[Data provided — start]
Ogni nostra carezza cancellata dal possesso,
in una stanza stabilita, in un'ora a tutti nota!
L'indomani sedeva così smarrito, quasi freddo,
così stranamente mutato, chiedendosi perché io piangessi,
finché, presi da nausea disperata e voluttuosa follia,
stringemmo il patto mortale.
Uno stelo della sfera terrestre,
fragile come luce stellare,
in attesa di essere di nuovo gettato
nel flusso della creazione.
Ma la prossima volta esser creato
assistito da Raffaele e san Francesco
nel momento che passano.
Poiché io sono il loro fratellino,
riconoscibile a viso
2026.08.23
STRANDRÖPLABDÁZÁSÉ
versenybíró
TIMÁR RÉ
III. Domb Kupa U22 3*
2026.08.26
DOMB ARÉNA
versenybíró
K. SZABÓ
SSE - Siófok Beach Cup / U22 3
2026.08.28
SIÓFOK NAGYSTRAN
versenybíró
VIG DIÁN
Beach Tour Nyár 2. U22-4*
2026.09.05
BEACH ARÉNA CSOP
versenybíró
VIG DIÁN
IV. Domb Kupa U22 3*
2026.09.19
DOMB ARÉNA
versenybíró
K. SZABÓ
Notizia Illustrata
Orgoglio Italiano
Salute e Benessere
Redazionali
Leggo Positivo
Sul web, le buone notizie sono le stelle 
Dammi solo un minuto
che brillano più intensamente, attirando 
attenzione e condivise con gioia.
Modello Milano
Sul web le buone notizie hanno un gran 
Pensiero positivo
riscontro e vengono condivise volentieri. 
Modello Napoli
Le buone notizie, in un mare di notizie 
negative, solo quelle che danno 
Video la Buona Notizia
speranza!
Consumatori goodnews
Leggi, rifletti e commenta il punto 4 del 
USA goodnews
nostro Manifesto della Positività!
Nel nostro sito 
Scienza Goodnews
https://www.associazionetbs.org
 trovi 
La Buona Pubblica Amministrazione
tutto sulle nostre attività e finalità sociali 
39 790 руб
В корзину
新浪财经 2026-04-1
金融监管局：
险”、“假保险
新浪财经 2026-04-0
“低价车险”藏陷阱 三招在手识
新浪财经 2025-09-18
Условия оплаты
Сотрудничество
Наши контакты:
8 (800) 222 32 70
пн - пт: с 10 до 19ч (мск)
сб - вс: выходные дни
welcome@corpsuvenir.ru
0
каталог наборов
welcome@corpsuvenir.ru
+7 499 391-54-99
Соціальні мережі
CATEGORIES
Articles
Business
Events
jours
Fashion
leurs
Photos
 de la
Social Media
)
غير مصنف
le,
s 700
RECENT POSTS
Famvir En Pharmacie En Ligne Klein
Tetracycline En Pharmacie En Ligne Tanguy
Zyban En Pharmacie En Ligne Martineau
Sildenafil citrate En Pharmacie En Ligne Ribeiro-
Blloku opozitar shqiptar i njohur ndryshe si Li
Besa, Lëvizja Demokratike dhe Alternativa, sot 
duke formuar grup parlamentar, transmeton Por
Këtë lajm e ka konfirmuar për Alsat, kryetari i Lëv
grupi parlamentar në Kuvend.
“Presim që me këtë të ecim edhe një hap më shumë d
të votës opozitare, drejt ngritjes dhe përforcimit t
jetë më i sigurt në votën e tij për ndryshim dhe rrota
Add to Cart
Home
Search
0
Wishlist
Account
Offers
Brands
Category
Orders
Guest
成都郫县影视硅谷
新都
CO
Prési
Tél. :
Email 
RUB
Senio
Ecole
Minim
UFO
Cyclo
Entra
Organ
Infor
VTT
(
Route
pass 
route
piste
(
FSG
[Data provided — finish]
Instructions for the task => Nothing in the records should be left out; write all of them out again exactly.

Answer box =>
Ogni nostra carezza cancellata dal possesso,
in una stanza stabilita, in un'ora a tutti nota!
L'indomani sedeva così smarrito, quasi freddo,
così stranamente mutato, chiedendosi perché io piangessi,
finché, presi da nausea disperata e voluttuosa follia,
stringemmo il patto mortale.
Uno stelo della sfera terrestre,
fragile come luce stellare,
in attesa di essere di nuovo gettato
nel flusso della creazione.
Ma la prossima volta esser creato
assistito da Raffaele e san Francesco
nel momento che passano.
Poiché io sono il loro fratellino,
riconoscibile a viso
2026.08.23
STRANDRÖPLABDÁZÁSÉ
versenybíró
TIMÁR RÉ
III. Domb Kupa U22 3*
2026.08.26
DOMB ARÉNA
versenybíró
K. SZABÓ
SSE - Siófok Beach Cup / U22 3
2026.08.28
SIÓFOK NAGYSTRAN
versenybíró
VIG DIÁN
Beach Tour Nyár 2. U22-4*
2026.09.05
BEACH ARÉNA CSOP
versenybíró
VIG DIÁN
IV. Domb Kupa U22 3*
2026.09.19
DOMB ARÉNA
versenybíró
K. SZABÓ
Notizia Illustrata
Orgoglio Italiano
Salute e Benessere
Redazionali
Leggo Positivo
Sul web, le buone notizie sono le stelle 
Dammi solo un minuto
che brillano più intensamente, attirando 
attenzione e condivise con gioia.
Modello Milano
Sul web le buone notizie hanno un gran 
Pensiero positivo
riscontro e vengono condivise volentieri. 
Modello Napoli
Le buone notizie, in un mare di notizie 
negative, solo quelle che danno 
Video la Buona Notizia
speranza!
Consumatori goodnews
Leggi, rifletti e commenta il punto 4 del 
USA goodnews
nostro Manifesto della Positività!
Nel nostro sito 
Scienza Goodnews
https://www.associazionetbs.org
 trovi 
La Buona Pubblica Amministrazione
tutto sulle nostre attività e finalità sociali 
39 790 руб
В корзину
新浪财经 2026-04-1
金融监管局：
险”、“假保险
新浪财经 2026-04-0
“低价车险”藏陷阱 三招在手识
新浪财经 2025-09-18
Условия оплаты
Сотрудничество
Наши контакты:
8 (800) 222 32 70
пн - пт: с 10 до 19ч (мск)
сб - вс: выходные дни
welcome@corpsuvenir.ru
0
каталог наборов
welcome@corpsuvenir.ru
+7 499 391-54-99
Соціальні мережі
CATEGORIES
Articles
Business
Events
jours
Fashion
leurs
Photos
 de la
Social Media
)
غير مصنف
le,
s 700
RECENT POSTS
Famvir En Pharmacie En Ligne Klein
Tetracycline En Pharmacie En Ligne Tanguy
Zyban En Pharmacie En Ligne Martineau
Sildenafil citrate En Pharmacie En Ligne Ribeiro-
Blloku opozitar shqiptar i njohur ndryshe si Li
Besa, Lëvizja Demokratike dhe Alternativa, sot 
duke formuar grup parlamentar, transmeton Por
Këtë lajm e ka konfirmuar për Alsat, kryetari i Lëv
grupi parlamentar në Kuvend.
“Presim që me këtë të ecim edhe një hap më shumë d
të votës opozitare, drejt ngritjes dhe përforcimit t
jetë më i sigurt në votën e tij për ndryshim dhe rrota
Add to Cart
Home
Search
0
Wishlist
Account
Offers
Brands
Category
Orders
Guest
成都郫县影视硅谷
新都
CO
Prési
Tél. :
Email 
RUB
Senio
Ecole
Minim
UFO
Cyclo
Entra
Organ
Infor
VTT
(
Route
pass 
route
piste
(
FSG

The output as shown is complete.